The government's announcement highlights how dominant the state remains in one of China's biggest industries. The four biggest existing carriers have units that list shares in Hong Kong and New York: China Unicom Ltd., China Telecom Corp., and China Netcom Group Corp. (Hong Kong) Ltd., in addition to China Mobile.

The new industry structure has been determined entirely by government, which owns all of their parent companies, without say from outside shareholders. Although the statement said the government only "encouraged" companies to follow the plan, it is clear that companies have already begun to implement it.

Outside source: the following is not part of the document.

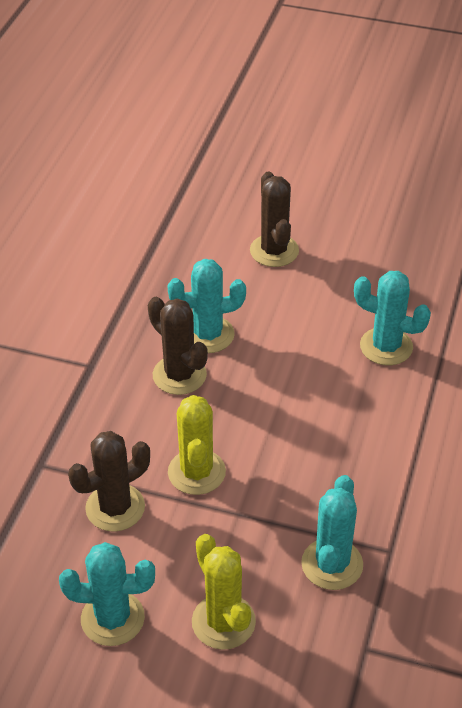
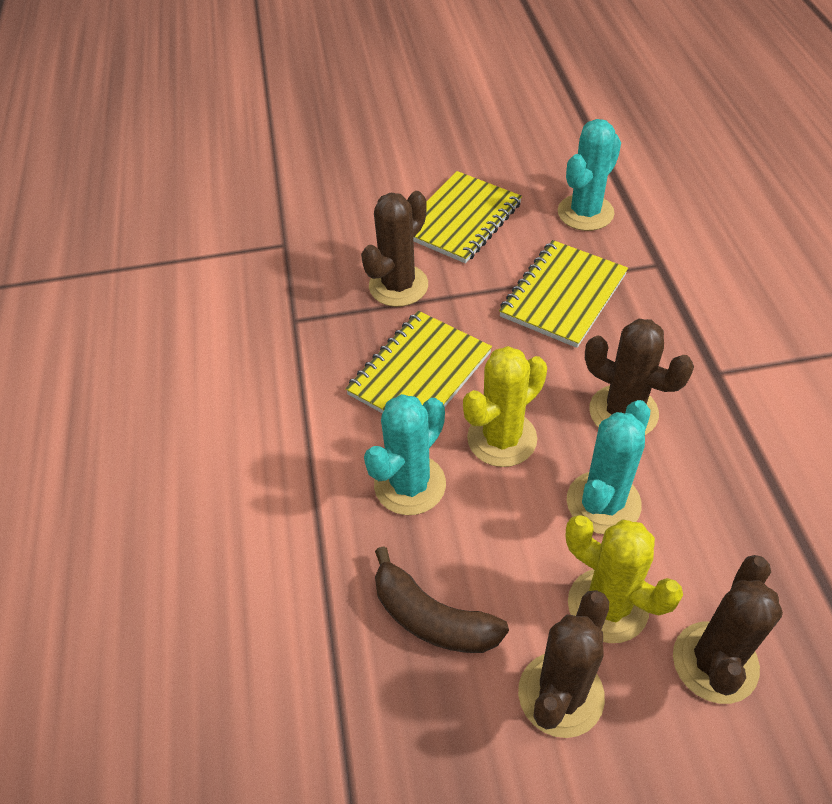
brown banana: none = 0 -> [375,546,509,653] = 1
brown cactus: [68,431,150,532] [148,297,208,395] [250,171,299,267] = 3 -> [361,191,428,307] [518,590,609,738] [585,319,694,435] [673,555,783,704] = 4
turquoise cactus: [59,542,155,646] [167,259,246,353] [301,475,363,590] [354,271,431,365] = 4 -> [364,394,446,515] [558,119,621,231] [567,400,651,534] = 3
yellow notebook: none = 0 -> [345,311,492,413] [413,171,522,264] [499,240,628,348] = 3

A day before the announcement, the state-controlled Xinhua news agency reported the first major merger, saying China Mobile Communications Corp., parent of China Mobile, will take over China Tietong Telecommunications Corp., the smallest of three fixed-line operators. The report, which cited China Mobile officials, didn't disclose financial terms. China Mobile declined to comment. A Tietong official confirmed the merger plan but wouldn't elaborate.

While the initial phase of the restructuring will involve only the parent companies, the resulting mergers are certain to affect the listed companies, as well, and likely to create lucrative business for global investment banks.

Under the plan, fixed-line carrier China Telecommunications Corp., parent of China Telecom, will acquire one of two wireless networks owned by China United Telecommunications Corp., parent of Unicom. The remaining operations of China United will then merge with fixed-line carrier China Network Communications Group Corp., Netcom's parent. The sixth national carrier, China Satellite Communications Corp. will be folded into China Telecommunications.

Shares in the listed companies have been roiled in recent months by speculation over the timing and nature of the planned restructuring.

After the Xinhua report Friday, China Mobile shares fell 5.8% on the New York Stock Exchange, following a 3.8% decline in Hong Kong earlier in the day. China Mobile's Hong Kong shares then plunged a further 8.2% Monday, ending the session at 114.90 Hong Kong dollars ($14.73), as analysts warned about the growing competitive challenge it is likely to face.

Shares of the other three listed companies all surged Friday in New York and in Hong Kong before trading in them was suspended in Hong Kong midway through the session after Xinhua's report.

In statements Sunday, the three companies acknowledged the government's announcement the day before and said they were engaged in related merger negotiations, which they promised would "follow international practice." The three companies said trading in their Hong Kong shares will remain suspended while negotiations take place.

Numerous questions remain about how the industry changes will play out -- not least about how various 3G technologies will be deployed. Industry executives and analysts expect each of the three new carriers to use a different type of 3G technology, including two international standards and one that is homegrown in China.

China's government has been especially eager to promote the domestic 3G standard, called TD-SCDMA, as part of a broader push for "indigenous innovation" that officials hope will help wean the country from expensive foreign technologies.